[Source data]
===

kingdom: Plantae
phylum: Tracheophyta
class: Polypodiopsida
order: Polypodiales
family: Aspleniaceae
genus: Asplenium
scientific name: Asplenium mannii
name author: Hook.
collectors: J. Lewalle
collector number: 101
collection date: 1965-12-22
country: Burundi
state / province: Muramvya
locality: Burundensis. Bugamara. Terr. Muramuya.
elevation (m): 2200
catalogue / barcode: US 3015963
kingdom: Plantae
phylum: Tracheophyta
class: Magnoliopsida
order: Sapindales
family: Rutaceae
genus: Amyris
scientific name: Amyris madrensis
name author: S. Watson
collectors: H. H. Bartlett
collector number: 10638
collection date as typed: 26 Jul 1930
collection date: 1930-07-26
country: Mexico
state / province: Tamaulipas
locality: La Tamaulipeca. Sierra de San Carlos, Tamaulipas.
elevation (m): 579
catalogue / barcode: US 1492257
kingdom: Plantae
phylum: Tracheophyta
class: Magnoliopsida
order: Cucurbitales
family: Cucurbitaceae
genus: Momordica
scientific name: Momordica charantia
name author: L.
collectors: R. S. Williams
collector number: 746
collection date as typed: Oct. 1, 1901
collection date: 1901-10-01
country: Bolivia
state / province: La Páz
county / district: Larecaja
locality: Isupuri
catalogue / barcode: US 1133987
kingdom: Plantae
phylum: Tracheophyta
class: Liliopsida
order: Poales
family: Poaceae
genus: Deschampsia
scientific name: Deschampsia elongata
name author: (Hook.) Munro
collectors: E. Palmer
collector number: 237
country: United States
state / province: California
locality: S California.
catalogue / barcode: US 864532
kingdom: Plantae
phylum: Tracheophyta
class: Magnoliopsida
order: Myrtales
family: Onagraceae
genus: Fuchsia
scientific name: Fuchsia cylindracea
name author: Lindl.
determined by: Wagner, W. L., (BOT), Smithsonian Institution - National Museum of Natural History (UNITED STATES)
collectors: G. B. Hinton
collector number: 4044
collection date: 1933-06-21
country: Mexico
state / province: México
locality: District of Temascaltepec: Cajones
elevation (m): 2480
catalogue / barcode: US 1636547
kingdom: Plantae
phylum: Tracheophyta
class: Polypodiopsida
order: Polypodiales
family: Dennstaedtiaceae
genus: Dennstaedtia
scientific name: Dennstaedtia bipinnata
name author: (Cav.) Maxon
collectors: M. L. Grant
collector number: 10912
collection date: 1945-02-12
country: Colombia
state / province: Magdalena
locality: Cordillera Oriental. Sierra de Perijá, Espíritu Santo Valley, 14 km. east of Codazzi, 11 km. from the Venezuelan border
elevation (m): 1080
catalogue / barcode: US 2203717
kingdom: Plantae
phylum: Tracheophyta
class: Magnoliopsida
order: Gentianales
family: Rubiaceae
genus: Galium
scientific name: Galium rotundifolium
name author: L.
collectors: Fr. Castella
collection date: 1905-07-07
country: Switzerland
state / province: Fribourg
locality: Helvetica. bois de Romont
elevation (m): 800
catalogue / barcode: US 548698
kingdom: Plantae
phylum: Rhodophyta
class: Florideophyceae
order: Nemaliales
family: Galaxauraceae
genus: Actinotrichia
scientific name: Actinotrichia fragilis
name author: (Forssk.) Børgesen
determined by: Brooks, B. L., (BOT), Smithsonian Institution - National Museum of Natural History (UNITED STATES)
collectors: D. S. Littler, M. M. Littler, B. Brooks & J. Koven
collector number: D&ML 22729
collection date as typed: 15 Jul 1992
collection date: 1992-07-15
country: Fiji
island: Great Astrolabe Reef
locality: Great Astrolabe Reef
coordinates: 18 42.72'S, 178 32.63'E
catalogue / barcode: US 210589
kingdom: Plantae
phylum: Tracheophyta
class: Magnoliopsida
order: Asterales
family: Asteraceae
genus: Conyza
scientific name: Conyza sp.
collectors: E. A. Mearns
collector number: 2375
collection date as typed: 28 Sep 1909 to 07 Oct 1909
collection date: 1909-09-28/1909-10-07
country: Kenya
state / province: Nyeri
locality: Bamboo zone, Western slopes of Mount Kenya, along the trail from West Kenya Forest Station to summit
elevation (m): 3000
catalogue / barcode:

===

Return the lines between the one containing "collector number: D&ML 22729" and the one containing "collectors: E. A. Mearns", inclusive, reproducing them verbatim.

collector number: D&ML 22729
collection date as typed: 15 Jul 1992
collection date: 1992-07-15
country: Fiji
island: Great Astrolabe Reef
locality: Great Astrolabe Reef
coordinates: 18 42.72'S, 178 32.63'E
catalogue / barcode: US 210589
kingdom: Plantae
phylum: Tracheophyta
class: Magnoliopsida
order: Asterales
family: Asteraceae
genus: Conyza
scientific name: Conyza sp.
collectors: E. A. Mearns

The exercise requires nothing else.